The methanol, n-hexane, and chloroform extracts (preparation see Section 3.3) and compounds (2–7) (for isolation, see Section 3.3) were dissolved in DMSO to obtain a 20 mg/mL concentration. Ellman’s spectrophotometric method [31] was used with some modifications described previously by Studzińska-Sroka et al. [32]. Briefly, 5.0 µL of the sample, 60.0 µL of TRIS-HCl buffer (50 mM, pH = 8), and 30 µL of AChE or BChE (0.2 U/mL) were mixed. Subsequently, the plate was incubated for 5 min at 25 °C with shaking (500 rpm). Next, 30.0 µL of acetylthiocholine iodide (1.5 mM) and 125.0 µL of 5,5′-dithiobis(2-nitrobenzoic acid) (0.3 mM with 10 mM NaCl and 2 mM MgCl₂·6H₂O) were added and incubated with shaking (500 rpm) at the same temperature condition (25 °C, 30 min). The blanks of samples were prepared with 30 µL of the buffer instead of AChE. The control sample contained DMSO instead of the test substance. The blank of control contained 5 µL of DMSO instead of samples and 30 µL of the buffer instead of AChE or BChE solution. Absorbance was measured at 405 nm (Multiskan GO 1510, Thermo Fisher Scientific, Vantaa, Finland). Two independent experiments were carried out for the investigated substances, and the average from n = 3 measurements was calculated. The percentage of AChE/BChE inhibition was calculated as follows:

$$\mathrm{AChE}/\mathrm{BChE} \mathrm{inhibition} [\%]=100-\frac{\left(\mathrm{As} - \mathrm{Abs}\right)}{\left(\mathrm{Ac} - \mathrm{Abc}\right)}\times 100$$

where As is the absorbance of the sample, Abs is the absorbance of the blank of the sample, Ac is the absorbance of the control, and Abc is the blank of the control. The chemicals used in the cholinesterase activity assays were purchased from Sigma–Aldrich (St. Louis, MO, USA).

3.6. Statistical Analysis

The obtained data were expressed as the means ± SE. Statistical analysis was performed using a one-way analysis of variance (ANOVA), and statistical differences (using Duncan’s post hoc tests) with a significance threshold of p 0.05 were determined. All statistical analyses were performed using Statistica 13.1 software (StatSoft, Krakow, Poland).

4. Conclusions

This study is the first report on the chemical profile of the sporocarps of the wild-growing X. subpileatus, providing a thorough study on the isolation and structure determination of the most characteristic biologically active constituents of this crust fungus.

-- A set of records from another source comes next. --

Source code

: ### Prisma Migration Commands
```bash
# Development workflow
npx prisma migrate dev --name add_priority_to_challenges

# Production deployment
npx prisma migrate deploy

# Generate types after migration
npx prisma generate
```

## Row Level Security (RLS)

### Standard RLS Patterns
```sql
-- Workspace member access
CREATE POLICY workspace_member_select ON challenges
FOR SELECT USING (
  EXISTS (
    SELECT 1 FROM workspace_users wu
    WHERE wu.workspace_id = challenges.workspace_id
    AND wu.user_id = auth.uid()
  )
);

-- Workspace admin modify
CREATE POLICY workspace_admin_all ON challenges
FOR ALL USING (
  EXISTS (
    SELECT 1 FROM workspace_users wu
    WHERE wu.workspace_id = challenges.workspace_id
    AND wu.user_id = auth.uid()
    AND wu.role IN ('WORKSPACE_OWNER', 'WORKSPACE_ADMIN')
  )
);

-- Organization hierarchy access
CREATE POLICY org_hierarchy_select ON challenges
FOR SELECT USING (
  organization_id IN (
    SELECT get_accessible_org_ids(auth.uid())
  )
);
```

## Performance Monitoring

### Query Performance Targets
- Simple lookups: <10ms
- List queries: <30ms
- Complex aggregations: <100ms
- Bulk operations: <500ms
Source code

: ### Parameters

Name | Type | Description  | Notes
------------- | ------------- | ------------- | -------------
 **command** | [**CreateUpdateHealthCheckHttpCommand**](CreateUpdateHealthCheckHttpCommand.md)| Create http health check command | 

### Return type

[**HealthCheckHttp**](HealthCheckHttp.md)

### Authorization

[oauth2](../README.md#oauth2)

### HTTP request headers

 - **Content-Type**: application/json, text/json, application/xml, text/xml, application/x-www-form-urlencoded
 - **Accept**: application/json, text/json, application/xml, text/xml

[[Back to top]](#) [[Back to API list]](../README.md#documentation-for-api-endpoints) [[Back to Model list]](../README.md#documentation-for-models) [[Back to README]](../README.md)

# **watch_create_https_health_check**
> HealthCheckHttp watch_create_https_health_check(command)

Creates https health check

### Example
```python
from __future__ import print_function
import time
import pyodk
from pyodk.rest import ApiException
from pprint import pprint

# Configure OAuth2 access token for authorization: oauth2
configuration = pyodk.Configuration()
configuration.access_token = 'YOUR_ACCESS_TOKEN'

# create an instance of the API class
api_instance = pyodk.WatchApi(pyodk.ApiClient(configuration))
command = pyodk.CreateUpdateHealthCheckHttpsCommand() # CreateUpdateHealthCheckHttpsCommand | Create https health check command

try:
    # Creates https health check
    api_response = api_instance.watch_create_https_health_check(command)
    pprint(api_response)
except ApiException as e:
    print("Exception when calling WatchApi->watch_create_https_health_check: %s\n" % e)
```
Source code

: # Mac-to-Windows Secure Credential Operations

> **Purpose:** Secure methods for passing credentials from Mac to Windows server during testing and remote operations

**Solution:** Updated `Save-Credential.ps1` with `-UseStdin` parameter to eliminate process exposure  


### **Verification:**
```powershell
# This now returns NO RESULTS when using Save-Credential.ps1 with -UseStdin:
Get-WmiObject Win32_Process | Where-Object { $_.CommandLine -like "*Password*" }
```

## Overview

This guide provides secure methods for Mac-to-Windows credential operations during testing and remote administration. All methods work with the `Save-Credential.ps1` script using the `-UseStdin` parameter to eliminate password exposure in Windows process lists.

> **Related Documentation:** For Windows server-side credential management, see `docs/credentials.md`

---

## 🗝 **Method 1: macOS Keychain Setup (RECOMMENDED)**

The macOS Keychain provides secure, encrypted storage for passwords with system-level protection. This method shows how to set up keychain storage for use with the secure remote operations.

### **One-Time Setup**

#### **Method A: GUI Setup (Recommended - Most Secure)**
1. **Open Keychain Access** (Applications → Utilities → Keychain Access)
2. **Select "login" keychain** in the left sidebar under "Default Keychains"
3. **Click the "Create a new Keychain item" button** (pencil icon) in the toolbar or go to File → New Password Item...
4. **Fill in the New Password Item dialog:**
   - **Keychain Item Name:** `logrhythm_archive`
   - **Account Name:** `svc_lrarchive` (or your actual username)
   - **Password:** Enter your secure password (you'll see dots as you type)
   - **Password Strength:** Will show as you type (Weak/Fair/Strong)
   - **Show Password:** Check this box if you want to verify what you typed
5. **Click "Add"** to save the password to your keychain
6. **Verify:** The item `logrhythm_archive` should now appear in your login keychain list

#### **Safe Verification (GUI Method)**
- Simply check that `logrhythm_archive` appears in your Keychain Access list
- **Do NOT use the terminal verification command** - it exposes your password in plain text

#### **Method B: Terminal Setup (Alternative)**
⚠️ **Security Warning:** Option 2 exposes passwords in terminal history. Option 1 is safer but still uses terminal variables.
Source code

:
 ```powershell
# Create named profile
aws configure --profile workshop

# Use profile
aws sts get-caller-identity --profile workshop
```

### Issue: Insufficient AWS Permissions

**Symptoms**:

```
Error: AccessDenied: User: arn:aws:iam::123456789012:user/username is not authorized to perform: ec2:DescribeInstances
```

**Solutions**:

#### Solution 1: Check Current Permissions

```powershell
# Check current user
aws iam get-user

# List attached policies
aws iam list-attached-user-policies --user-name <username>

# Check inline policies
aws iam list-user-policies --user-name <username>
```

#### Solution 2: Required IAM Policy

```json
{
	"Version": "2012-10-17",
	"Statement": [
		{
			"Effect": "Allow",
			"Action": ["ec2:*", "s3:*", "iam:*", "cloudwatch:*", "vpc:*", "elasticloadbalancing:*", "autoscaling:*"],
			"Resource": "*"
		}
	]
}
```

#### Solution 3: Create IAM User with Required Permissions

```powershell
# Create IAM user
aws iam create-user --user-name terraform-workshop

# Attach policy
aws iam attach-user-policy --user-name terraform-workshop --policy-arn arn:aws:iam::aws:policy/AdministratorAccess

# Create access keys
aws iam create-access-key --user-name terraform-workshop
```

Detailed mycochemical examination of the methanol extract of X. subpileatus resulted in the identification of seven secondary metabolites, including a new triterpene (1), along with a revised (2) and four known ergostane constituents 4–7, as well as a benzofuran compound, fomannoxin (3). The performed bioactivity experiments highlighted that compounds 3 and 4 exhibited significant inhibitory activity in both AChE and BChE assays, while fomannoxin (3) also exerted considerable inhibitory property in tyrosinase experiments. Fomannoxin (3), a small benzohydrofuran compound with significant biological activities, shows promise for further pharmacological experiments, especially towards the development of drugs for use in neurodegenerative diseases.